Nothing in the records may be altered, so transcribe them exactly.

== DATA FOR REVIEW ==

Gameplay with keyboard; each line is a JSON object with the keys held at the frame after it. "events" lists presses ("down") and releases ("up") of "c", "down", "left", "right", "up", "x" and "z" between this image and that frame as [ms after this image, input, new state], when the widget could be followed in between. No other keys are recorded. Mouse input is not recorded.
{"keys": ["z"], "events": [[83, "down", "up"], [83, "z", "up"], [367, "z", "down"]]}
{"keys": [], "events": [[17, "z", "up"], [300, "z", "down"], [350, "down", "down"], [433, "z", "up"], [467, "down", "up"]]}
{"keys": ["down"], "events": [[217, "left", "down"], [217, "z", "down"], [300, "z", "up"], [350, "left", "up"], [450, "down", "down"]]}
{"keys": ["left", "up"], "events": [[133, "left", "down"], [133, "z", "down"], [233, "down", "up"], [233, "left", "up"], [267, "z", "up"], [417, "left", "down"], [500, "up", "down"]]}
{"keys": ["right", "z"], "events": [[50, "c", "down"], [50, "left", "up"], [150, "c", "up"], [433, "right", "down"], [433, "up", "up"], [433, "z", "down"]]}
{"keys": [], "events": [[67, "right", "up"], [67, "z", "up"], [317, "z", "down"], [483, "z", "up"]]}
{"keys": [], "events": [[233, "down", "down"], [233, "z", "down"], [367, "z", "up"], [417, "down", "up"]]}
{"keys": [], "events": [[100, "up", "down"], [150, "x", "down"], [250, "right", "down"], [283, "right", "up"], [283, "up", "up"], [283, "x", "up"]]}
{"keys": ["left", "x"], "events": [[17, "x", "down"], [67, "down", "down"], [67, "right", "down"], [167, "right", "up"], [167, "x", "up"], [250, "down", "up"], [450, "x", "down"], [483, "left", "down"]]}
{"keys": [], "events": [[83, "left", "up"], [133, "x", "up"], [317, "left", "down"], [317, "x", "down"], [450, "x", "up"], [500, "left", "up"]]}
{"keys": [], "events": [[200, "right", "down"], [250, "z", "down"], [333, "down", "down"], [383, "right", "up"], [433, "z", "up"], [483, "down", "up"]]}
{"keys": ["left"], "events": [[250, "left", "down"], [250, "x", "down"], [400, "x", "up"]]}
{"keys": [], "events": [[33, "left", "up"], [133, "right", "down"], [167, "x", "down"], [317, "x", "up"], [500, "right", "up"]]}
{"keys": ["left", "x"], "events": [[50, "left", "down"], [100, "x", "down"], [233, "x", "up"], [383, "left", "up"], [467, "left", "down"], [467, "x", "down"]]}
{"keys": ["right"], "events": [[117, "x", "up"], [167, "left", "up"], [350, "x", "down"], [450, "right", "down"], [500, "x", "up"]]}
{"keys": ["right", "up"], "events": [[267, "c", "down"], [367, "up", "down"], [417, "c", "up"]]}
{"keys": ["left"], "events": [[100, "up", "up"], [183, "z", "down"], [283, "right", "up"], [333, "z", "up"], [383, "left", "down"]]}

===

OUTPUT:
Gameplay with keyboard; each line is a JSON object with the keys held at the frame after it. "events" lists presses ("down") and releases ("up") of "c", "down", "left", "right", "up", "x" and "z" between this image and that frame as [ms after this image, input, new state], when the widget could be followed in between. No other keys are recorded. Mouse input is not recorded.
{"keys": ["z"], "events": [[83, "down", "up"], [83, "z", "up"], [367, "z", "down"]]}
{"keys": [], "events": [[17, "z", "up"], [300, "z", "down"], [350, "down", "down"], [433, "z", "up"], [467, "down", "up"]]}
{"keys": ["down"], "events": [[217, "left", "down"], [217, "z", "down"], [300, "z", "up"], [350, "left", "up"], [450, "down", "down"]]}
{"keys": ["left", "up"], "events": [[133, "left", "down"], [133, "z", "down"], [233, "down", "up"], [233, "left", "up"], [267, "z", "up"], [417, "left", "down"], [500, "up", "down"]]}
{"keys": ["right", "z"], "events": [[50, "c", "down"], [50, "left", "up"], [150, "c", "up"], [433, "right", "down"], [433, "up", "up"], [433, "z", "down"]]}
{"keys": [], "events": [[67, "right", "up"], [67, "z", "up"], [317, "z", "down"], [483, "z", "up"]]}
{"keys": [], "events": [[233, "down", "down"], [233, "z", "down"], [367, "z", "up"], [417, "down", "up"]]}
{"keys": [], "events": [[100, "up", "down"], [150, "x", "down"], [250, "right", "down"], [283, "right", "up"], [283, "up", "up"], [283, "x", "up"]]}
{"keys": ["left", "x"], "events": [[17, "x", "down"], [67, "down", "down"], [67, "right", "down"], [167, "right", "up"], [167, "x", "up"], [250, "down", "up"], [450, "x", "down"], [483, "left", "down"]]}
{"keys": [], "events": [[83, "left", "up"], [133, "x", "up"], [317, "left", "down"], [317, "x", "down"], [450, "x", "up"], [500, "left", "up"]]}
{"keys": [], "events": [[200, "right", "down"], [250, "z", "down"], [333, "down", "down"], [383, "right", "up"], [433, "z", "up"], [483, "down", "up"]]}
{"keys": ["left"], "events": [[250, "left", "down"], [250, "x", "down"], [400, "x", "up"]]}
{"keys": [], "events": [[33, "left", "up"], [133, "right", "down"], [167, "x", "down"], [317, "x", "up"], [500, "right", "up"]]}
{"keys": ["left", "x"], "events": [[50, "left", "down"], [100, "x", "down"], [233, "x", "up"], [383, "left", "up"], [467, "left", "down"], [467, "x", "down"]]}
{"keys": ["right"], "events": [[117, "x", "up"], [167, "left", "up"], [350, "x", "down"], [450, "right", "down"], [500, "x", "up"]]}
{"keys": ["right", "up"], "events": [[267, "c", "down"], [367, "up", "down"], [417, "c", "up"]]}
{"keys": ["left"], "events": [[100, "up", "up"], [183, "z", "down"], [283, "right", "up"], [333, "z", "up"], [383, "left", "down"]]}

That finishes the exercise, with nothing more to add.